Starting with the line that contains "common name: Sweet gum" and going on through the last line of the items below, write out those lines again word for word, with both ends included.
________________
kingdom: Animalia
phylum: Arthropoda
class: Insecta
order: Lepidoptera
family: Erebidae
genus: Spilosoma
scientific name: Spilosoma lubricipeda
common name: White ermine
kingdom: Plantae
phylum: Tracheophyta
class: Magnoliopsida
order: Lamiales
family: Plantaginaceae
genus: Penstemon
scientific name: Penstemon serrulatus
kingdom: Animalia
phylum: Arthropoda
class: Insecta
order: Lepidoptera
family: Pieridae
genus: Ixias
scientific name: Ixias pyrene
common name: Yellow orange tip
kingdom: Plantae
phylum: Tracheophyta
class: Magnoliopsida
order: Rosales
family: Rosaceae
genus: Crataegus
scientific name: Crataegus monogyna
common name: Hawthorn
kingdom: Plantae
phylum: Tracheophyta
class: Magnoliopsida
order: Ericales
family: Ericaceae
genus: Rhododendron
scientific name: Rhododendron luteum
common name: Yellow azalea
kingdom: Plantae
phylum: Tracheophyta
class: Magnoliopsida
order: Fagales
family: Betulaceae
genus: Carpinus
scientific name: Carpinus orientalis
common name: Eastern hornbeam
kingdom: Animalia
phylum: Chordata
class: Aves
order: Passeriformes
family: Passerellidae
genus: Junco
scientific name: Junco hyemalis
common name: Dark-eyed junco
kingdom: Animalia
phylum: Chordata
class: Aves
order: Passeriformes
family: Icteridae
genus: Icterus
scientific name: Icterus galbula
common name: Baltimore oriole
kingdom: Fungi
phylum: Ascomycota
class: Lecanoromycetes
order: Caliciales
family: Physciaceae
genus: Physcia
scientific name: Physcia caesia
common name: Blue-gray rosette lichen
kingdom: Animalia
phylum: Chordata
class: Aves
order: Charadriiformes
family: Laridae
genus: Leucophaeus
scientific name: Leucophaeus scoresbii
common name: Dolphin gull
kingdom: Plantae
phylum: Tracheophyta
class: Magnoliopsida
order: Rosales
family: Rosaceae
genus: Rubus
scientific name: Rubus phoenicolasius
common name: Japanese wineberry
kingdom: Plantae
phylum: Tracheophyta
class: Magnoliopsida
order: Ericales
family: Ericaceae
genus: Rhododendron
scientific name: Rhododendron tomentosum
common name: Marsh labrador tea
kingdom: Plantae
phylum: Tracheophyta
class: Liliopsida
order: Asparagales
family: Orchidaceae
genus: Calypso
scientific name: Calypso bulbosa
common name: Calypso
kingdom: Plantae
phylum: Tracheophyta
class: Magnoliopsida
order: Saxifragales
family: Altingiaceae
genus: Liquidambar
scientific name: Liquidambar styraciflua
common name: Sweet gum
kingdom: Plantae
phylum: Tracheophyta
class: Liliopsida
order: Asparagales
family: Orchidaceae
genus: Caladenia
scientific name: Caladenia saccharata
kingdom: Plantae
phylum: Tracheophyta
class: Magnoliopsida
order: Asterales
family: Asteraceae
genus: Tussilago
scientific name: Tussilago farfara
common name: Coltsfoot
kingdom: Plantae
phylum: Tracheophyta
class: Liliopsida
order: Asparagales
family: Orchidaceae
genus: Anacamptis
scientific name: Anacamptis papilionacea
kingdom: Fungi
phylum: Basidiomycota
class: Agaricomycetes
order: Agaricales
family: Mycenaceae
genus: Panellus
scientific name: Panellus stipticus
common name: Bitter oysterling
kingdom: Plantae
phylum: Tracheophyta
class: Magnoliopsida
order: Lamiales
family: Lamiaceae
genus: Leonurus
________________
RESPONSE BELOW:
common name: Sweet gum
kingdom: Plantae
phylum: Tracheophyta
class: Liliopsida
order: Asparagales
family: Orchidaceae
genus: Caladenia
scientific name: Caladenia saccharata
kingdom: Plantae
phylum: Tracheophyta
class: Magnoliopsida
order: Asterales
family: Asteraceae
genus: Tussilago
scientific name: Tussilago farfara
common name: Coltsfoot
kingdom: Plantae
phylum: Tracheophyta
class: Liliopsida
order: Asparagales
family: Orchidaceae
genus: Anacamptis
scientific name: Anacamptis papilionacea
kingdom: Fungi
phylum: Basidiomycota
class: Agaricomycetes
order: Agaricales
family: Mycenaceae
genus: Panellus
scientific name: Panellus stipticus
common name: Bitter oysterling
kingdom: Plantae
phylum: Tracheophyta
class: Magnoliopsida
order: Lamiales
family: Lamiaceae
genus: Leonurus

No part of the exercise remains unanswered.